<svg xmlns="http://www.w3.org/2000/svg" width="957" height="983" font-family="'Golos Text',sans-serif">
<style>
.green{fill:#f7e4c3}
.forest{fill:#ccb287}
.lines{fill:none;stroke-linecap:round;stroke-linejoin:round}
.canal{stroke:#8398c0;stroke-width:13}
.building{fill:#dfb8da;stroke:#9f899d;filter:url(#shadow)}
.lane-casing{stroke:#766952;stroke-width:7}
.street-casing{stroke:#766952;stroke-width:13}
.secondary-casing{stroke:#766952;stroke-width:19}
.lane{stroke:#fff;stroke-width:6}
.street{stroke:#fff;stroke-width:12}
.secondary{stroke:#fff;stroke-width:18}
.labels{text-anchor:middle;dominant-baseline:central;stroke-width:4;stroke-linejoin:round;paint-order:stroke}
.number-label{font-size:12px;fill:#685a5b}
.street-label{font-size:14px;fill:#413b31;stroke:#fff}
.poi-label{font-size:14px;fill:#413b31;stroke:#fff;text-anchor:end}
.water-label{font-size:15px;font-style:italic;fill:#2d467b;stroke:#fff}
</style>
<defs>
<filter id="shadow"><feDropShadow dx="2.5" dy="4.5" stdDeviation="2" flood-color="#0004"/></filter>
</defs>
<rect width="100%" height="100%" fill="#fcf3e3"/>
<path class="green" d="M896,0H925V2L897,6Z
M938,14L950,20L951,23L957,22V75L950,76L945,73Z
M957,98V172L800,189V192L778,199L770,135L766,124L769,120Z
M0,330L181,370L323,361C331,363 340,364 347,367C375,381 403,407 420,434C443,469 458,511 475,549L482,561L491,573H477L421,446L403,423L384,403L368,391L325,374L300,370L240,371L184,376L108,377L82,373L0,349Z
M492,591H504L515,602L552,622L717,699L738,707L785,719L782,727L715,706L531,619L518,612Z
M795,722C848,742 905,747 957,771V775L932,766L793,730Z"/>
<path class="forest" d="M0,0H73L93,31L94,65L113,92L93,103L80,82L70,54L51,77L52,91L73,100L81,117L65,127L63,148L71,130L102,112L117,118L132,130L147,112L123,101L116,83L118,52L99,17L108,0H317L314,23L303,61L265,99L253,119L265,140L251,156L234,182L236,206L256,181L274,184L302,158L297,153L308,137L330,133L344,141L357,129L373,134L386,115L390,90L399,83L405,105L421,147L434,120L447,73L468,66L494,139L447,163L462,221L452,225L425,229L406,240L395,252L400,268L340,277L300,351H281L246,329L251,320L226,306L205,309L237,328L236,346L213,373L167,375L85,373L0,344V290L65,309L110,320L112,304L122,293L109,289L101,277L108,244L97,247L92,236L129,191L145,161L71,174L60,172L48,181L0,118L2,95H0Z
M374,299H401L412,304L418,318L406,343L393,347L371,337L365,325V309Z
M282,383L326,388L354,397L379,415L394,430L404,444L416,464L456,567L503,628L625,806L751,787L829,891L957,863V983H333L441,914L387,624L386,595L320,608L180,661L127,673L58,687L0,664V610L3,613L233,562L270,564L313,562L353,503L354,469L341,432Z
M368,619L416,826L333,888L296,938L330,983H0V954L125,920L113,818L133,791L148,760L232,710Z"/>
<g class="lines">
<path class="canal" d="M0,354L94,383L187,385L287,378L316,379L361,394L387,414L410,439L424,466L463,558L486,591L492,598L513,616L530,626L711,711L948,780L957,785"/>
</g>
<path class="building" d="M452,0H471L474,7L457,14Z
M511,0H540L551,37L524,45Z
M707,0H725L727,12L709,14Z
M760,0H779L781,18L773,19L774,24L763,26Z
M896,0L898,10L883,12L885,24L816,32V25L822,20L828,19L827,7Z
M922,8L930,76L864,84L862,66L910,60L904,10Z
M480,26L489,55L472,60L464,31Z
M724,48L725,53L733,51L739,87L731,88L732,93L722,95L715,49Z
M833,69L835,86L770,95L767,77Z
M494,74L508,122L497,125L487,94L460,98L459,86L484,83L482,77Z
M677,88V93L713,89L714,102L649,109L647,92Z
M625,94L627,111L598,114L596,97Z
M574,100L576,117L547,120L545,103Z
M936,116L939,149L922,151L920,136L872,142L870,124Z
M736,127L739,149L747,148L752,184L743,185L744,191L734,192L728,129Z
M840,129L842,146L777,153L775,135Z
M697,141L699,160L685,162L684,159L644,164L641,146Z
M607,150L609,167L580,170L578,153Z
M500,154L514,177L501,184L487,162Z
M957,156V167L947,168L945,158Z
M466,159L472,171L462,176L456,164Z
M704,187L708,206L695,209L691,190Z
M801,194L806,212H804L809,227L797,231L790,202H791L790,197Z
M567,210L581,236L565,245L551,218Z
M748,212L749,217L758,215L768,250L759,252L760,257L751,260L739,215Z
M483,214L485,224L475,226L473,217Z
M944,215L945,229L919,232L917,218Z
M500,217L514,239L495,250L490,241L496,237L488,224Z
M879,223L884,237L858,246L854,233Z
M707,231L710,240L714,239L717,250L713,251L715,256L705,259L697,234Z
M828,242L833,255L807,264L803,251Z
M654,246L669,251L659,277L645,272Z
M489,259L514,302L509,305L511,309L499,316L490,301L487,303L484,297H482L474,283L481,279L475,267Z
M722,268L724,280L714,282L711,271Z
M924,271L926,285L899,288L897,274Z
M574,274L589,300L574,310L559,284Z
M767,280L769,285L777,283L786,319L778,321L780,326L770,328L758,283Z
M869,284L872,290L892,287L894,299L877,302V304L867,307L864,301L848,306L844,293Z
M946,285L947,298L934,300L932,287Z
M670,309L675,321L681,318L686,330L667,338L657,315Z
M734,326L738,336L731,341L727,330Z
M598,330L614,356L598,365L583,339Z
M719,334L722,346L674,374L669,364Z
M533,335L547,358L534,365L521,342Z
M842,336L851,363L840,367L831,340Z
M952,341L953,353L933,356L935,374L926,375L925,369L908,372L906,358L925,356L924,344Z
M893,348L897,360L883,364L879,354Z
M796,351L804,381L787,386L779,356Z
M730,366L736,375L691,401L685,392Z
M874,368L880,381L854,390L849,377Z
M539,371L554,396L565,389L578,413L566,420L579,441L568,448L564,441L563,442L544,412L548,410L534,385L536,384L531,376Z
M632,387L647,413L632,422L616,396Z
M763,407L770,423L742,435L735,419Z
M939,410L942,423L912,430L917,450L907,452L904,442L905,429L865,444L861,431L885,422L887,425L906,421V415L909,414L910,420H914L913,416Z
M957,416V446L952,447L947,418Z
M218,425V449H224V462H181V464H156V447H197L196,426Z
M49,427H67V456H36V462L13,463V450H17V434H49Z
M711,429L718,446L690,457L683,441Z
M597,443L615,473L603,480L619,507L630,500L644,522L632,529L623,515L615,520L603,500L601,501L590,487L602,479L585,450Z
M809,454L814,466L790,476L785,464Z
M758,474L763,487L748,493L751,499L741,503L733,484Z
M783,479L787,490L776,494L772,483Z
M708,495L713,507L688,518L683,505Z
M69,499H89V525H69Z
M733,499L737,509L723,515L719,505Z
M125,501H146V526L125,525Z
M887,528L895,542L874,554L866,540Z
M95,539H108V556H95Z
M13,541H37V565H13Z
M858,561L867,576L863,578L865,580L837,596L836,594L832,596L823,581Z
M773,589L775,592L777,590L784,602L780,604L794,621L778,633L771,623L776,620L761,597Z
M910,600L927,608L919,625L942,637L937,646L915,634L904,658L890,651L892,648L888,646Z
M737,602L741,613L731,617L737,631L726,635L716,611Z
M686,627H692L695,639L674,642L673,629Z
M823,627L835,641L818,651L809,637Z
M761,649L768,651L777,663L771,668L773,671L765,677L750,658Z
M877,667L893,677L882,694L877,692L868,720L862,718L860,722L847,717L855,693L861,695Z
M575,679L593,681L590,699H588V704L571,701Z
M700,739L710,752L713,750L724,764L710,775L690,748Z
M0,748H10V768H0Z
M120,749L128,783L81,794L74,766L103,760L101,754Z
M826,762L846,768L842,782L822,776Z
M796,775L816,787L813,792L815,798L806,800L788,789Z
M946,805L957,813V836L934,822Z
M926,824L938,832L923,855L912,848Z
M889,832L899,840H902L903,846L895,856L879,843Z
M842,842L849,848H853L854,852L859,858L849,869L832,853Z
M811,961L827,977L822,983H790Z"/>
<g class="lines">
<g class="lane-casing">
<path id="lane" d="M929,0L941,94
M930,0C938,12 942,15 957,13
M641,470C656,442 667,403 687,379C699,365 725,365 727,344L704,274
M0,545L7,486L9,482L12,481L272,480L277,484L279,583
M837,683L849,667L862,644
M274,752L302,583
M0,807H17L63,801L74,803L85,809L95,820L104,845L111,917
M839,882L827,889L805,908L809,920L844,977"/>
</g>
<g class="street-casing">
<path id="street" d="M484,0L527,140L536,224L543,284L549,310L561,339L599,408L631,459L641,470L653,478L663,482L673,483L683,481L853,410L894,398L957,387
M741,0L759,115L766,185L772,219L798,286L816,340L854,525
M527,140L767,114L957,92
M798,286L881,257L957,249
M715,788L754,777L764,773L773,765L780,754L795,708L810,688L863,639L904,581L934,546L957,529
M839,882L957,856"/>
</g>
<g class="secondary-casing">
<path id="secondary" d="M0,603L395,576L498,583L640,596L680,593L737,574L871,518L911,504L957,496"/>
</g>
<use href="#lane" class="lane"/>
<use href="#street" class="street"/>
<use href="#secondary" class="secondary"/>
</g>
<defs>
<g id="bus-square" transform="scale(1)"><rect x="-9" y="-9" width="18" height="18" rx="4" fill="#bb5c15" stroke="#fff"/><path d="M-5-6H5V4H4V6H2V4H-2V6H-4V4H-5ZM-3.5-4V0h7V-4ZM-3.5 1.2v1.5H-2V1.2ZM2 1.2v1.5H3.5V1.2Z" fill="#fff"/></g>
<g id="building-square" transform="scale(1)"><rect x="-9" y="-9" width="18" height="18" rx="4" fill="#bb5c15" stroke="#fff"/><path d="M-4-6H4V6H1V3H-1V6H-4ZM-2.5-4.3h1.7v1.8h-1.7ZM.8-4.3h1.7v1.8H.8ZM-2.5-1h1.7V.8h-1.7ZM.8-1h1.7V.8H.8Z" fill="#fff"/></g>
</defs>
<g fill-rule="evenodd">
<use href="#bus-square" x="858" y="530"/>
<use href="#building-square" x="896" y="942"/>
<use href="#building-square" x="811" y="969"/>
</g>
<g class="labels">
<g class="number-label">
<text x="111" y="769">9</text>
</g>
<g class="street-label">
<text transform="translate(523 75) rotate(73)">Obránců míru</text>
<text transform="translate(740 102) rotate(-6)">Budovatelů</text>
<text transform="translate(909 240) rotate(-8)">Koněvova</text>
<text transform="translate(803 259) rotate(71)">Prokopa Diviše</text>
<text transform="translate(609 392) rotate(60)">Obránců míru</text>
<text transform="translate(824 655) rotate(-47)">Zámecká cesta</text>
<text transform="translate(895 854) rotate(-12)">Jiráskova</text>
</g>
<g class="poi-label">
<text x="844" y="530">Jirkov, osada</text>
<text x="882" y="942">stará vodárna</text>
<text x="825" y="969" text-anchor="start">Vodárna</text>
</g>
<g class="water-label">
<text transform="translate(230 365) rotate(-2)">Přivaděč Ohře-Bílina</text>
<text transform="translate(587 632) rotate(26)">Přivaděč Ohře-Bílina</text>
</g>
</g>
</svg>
· · · · · · ·
Directions for this task: Please show every line of the records that holds the word "green".

Answer to this exercise:
.green{fill:#f7e4c3}
<path class="green" d="M896,0H925V2L897,6Z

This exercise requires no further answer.